Build Your First Eval in 10 Minutes
This quickstart walks through the full path:
- Initialize the SDK
- Create and push a dataset
- Define a task and evaluations
- Execute a run and read metrics
LLM Stats uses ZeroEval as its core evaluation library. In this guide, you are using the same library that powers LLM Stats in production.
Install and authenticate
pip install zeroeval
export ZEROEVAL_API_KEY="sk_ze_..."
Then initialize:import zeroeval as ze
ze.init() # reads ZEROEVAL_API_KEY
Create and push a dataset
import zeroeval as ze
ds = ze.Dataset(
"capital-cities-demo",
data=[
{"question": "Capital of France?", "answer": "Paris"},
{"question": "Capital of Germany?", "answer": "Berlin"},
{"question": "Capital of Spain?", "answer": "Madrid"},
],
description="Simple geography eval set",
)
ds.push()
Define a task and evaluations
import zeroeval as ze
@ze.task(outputs=["prediction"])
def predict_capital(row):
# Replace with your model/provider call.
return {"prediction": row.answer}
@ze.evaluation(mode="row", outputs=["exact_match"])

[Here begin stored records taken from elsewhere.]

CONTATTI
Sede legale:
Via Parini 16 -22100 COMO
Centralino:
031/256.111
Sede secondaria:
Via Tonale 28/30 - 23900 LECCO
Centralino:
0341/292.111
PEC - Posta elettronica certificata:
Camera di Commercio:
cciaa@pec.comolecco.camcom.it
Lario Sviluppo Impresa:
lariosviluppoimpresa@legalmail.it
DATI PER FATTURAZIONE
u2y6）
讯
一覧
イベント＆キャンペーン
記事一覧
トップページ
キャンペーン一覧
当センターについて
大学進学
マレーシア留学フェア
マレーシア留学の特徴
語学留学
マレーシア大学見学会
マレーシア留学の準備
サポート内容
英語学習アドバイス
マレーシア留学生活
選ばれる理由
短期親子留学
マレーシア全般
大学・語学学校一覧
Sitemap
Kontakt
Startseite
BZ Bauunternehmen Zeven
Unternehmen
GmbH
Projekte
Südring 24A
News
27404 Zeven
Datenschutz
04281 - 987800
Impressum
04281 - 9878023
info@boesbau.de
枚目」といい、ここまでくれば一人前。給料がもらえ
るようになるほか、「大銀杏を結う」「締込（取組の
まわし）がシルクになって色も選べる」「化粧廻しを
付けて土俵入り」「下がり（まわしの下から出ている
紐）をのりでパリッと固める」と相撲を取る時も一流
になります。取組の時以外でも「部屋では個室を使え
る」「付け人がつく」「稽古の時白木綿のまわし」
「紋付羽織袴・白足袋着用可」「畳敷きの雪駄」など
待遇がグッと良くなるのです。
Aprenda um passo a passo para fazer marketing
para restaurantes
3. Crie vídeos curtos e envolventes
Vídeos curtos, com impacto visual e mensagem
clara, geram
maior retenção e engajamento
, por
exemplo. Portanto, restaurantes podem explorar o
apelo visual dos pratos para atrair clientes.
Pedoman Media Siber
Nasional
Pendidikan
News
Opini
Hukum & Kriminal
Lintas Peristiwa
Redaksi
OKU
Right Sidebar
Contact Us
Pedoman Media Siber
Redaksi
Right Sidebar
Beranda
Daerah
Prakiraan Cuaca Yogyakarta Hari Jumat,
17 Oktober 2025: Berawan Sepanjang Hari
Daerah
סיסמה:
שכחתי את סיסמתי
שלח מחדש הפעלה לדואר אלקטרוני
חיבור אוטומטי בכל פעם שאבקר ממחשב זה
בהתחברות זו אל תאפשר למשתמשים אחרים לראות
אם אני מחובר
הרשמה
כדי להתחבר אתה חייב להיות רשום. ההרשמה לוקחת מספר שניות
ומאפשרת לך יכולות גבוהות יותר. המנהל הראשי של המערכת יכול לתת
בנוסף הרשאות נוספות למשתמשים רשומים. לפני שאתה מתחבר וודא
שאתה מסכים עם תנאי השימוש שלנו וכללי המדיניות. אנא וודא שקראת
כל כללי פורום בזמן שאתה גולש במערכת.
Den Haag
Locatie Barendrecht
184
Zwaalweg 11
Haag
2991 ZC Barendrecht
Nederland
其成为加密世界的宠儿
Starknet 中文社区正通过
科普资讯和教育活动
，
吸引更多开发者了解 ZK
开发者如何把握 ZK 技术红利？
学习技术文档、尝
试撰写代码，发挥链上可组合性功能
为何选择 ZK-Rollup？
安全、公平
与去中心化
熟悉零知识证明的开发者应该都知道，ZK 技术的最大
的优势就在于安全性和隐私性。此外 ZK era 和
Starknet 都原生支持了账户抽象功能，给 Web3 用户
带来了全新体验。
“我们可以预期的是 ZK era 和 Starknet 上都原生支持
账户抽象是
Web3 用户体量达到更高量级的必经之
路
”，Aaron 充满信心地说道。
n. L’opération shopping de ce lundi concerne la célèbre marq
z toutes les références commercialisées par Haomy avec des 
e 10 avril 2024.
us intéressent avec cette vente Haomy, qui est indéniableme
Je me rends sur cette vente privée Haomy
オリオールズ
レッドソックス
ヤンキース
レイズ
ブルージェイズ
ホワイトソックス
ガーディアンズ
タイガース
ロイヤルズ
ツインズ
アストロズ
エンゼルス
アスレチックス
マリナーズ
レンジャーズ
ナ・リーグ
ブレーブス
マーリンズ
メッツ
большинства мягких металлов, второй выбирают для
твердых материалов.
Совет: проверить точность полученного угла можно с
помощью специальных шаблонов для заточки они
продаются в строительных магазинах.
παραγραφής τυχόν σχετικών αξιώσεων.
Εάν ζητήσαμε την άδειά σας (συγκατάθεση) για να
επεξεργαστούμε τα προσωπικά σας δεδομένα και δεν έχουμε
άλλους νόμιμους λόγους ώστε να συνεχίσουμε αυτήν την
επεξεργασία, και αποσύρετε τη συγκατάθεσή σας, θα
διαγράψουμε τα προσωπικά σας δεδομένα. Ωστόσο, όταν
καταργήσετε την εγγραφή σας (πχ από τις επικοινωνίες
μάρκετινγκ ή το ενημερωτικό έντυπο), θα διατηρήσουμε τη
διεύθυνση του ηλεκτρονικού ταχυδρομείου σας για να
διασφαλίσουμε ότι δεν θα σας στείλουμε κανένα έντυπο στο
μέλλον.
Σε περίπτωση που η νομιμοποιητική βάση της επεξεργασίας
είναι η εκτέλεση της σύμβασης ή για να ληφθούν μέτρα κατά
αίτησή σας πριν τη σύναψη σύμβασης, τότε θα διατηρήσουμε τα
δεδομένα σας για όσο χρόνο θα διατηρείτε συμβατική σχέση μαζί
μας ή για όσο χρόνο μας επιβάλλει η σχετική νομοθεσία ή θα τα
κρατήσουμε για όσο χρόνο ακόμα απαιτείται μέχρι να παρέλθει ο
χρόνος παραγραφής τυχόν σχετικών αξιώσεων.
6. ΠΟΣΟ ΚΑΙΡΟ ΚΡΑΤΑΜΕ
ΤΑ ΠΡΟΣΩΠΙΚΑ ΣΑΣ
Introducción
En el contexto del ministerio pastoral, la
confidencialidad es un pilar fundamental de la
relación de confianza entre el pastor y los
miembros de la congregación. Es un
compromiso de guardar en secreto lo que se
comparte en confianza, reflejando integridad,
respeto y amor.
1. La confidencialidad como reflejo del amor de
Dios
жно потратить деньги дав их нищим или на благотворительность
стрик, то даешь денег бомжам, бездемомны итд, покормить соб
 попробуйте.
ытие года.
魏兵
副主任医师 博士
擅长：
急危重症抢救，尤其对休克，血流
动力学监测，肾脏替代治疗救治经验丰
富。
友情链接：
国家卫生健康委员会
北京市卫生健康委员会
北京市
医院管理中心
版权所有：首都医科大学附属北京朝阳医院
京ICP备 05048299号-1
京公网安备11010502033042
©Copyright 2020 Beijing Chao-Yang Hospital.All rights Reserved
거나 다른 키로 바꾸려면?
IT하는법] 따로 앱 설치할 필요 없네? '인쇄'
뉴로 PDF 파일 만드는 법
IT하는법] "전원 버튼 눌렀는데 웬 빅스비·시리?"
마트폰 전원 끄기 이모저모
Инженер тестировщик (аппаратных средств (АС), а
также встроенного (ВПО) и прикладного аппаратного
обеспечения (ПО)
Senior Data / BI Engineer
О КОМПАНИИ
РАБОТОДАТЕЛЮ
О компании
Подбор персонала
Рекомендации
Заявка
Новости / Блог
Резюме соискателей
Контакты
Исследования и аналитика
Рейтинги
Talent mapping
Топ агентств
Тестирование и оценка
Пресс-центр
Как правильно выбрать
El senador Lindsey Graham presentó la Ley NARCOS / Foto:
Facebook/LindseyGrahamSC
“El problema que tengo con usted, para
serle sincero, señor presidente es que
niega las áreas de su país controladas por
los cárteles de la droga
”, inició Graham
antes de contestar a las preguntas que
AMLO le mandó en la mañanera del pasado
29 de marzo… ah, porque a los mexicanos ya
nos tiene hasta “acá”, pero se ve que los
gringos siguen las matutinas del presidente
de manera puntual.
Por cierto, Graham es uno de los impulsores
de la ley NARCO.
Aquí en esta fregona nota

def exact_match(row, answer_col, prediction_col):
return {"exact_match": int(answer_col == prediction_col)}
@ze.evaluation(mode="column", outputs=["accuracy"])
def accuracy(exact_match_col):
total = len(exact_match_col)
return {"accuracy": (sum(exact_match_col) / total) if total else 0.0}
Run and score
run = ds.eval(predict_capital, workers=8)
run = run.score(
[exact_match, accuracy],
column_map={
"exact_match": {
"answer_col": "answer",
"prediction_col": "prediction",
},
"accuracy": {"exact_match_col": "exact_match"},
},
)
print("run_id:", run.run_id)
print("metrics:", run.metrics)
print("health:", run.health)
Understand the mapping model
@ze.task defines new output columns.
@ze.evaluation(mode="row") computes per-row scores.
@ze.evaluation(mode="column") aggregates across rows.
column_map binds evaluator function args to dataset/run column names.
Prefer deterministic row IDs when you need reliable resume behavior. Include row_id in dataset rows whenever possible.